Madam, - Rick Lines, executive director of the Irish Penal Reform Trust (August 19th), like his colleague Edward Boyne (August 16th), is less than forthright about his organisation's ambitions.
He was more forthcoming in an article in the the Irish Examiner of August 6th. In a nutshell, the IPRT is against mandatory drug testing in prisons; mandatory minimum sentences; electronic tagging; replacing Mountjoy and Cork prisons (which will enable prisoners to have their own single cells and lavatories), because there will, seemingly, be spare capacity.
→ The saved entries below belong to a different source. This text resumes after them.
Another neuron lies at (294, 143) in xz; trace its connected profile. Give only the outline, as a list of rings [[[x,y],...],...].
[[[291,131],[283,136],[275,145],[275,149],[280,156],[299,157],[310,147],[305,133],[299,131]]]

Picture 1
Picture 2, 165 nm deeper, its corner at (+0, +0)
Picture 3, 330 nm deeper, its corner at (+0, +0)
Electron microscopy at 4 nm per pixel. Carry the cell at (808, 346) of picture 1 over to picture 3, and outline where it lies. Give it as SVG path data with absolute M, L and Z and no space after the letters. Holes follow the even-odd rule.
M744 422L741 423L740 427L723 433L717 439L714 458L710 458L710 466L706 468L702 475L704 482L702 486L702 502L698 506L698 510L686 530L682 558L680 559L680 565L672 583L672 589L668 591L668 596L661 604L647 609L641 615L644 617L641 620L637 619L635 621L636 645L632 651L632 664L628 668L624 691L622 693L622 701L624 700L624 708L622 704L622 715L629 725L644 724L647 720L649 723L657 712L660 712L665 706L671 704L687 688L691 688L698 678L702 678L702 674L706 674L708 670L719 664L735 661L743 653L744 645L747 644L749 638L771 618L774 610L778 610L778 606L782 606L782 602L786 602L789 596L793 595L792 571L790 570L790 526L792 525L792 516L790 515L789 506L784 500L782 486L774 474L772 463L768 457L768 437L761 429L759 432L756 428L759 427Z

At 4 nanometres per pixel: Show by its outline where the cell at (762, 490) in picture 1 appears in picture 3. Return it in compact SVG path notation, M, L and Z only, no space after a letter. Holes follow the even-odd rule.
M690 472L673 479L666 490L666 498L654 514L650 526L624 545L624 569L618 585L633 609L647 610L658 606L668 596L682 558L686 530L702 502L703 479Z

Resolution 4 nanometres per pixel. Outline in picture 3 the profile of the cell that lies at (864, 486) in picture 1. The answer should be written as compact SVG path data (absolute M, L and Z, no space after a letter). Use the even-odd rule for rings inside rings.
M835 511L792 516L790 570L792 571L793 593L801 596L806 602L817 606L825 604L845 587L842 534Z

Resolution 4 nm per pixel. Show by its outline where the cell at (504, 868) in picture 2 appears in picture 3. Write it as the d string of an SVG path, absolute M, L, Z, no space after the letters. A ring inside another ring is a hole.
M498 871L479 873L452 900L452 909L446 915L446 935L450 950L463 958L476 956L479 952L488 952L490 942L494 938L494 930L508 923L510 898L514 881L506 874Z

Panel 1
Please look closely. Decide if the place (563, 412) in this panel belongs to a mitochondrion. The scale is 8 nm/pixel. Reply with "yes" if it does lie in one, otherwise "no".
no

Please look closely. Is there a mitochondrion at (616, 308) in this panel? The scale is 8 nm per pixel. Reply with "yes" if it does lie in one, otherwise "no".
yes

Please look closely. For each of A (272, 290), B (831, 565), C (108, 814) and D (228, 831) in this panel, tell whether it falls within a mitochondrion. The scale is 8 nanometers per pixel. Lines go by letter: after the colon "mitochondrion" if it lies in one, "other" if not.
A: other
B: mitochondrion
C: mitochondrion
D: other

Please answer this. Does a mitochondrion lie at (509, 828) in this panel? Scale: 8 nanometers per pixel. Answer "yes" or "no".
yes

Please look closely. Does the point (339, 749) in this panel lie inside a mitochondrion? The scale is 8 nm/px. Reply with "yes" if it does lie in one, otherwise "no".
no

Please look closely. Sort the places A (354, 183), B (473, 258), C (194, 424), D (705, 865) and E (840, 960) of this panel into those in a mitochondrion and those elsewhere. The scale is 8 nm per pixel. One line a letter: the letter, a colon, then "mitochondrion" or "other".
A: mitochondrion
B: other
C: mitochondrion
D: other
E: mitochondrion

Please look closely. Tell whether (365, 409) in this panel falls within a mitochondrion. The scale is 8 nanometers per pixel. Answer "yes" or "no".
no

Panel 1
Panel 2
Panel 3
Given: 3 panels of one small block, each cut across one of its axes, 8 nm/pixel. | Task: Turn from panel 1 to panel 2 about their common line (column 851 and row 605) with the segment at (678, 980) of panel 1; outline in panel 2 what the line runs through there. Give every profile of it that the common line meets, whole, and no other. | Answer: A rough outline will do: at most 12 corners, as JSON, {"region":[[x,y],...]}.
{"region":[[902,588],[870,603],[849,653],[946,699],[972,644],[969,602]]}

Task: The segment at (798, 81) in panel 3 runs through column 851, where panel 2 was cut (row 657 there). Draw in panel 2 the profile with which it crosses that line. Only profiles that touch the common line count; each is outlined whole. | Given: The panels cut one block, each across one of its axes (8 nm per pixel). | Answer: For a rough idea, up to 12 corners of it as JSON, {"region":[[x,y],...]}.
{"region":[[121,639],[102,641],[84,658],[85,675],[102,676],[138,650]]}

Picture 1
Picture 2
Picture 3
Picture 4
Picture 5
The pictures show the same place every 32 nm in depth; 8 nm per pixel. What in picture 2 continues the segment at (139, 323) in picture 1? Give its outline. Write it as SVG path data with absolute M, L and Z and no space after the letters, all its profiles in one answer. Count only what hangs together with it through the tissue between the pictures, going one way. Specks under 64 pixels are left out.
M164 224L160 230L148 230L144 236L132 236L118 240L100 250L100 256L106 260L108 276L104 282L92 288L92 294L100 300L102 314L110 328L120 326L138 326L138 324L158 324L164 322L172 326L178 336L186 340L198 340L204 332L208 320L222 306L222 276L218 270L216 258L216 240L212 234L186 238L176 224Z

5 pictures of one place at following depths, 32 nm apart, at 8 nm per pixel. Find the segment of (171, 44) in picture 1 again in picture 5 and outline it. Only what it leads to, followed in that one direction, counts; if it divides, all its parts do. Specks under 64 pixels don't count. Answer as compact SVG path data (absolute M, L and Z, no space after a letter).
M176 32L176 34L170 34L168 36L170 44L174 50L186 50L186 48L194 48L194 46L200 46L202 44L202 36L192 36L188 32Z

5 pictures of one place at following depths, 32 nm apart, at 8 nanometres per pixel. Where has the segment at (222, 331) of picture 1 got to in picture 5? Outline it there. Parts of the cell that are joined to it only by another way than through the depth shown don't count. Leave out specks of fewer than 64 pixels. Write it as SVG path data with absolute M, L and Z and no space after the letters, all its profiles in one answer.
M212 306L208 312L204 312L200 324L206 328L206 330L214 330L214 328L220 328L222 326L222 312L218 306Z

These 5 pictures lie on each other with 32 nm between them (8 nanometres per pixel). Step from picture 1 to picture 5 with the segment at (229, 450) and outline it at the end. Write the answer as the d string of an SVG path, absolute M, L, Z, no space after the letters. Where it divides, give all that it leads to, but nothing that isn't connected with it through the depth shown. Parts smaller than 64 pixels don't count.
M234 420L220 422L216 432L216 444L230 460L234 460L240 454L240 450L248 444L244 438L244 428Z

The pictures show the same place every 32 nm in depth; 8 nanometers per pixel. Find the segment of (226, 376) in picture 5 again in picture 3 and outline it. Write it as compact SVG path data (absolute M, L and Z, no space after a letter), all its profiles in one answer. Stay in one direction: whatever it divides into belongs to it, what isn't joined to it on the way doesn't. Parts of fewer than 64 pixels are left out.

Mr Lines has as an acccomplice in this liberal blancmange - Mr John Lonergan, governor of Mountjoy Prison, who said in the Irish Examiner of August 2nd: "Counteracting criminal culture requires resources and amenities to improve people's prospects and chances to compete. For everything \ invest in prisons it should be compulsory to spend 10 times that amount on preventive stuff."
The cost of retributive justice is €85,000 per prisoner, as Mr Lines correctly points out. It would, however, have been helpful if he informed the public that the cost of his preferred rehabilitative sentencing regimen would be treble or quadruple that figure.
A succession of surveys have found that the majority of the public have long yearned for a mixture of rehabilitative (especially for juvenile offenders), restorative and, finally, retributive justice for hardened recidivist criminals. Hopefully, with Mr McDowell's minimal and democratic proposals, we might achieve something similar. - Yours, etc.,
EOIN McMAHON, Northumberland Road, Dublin 4.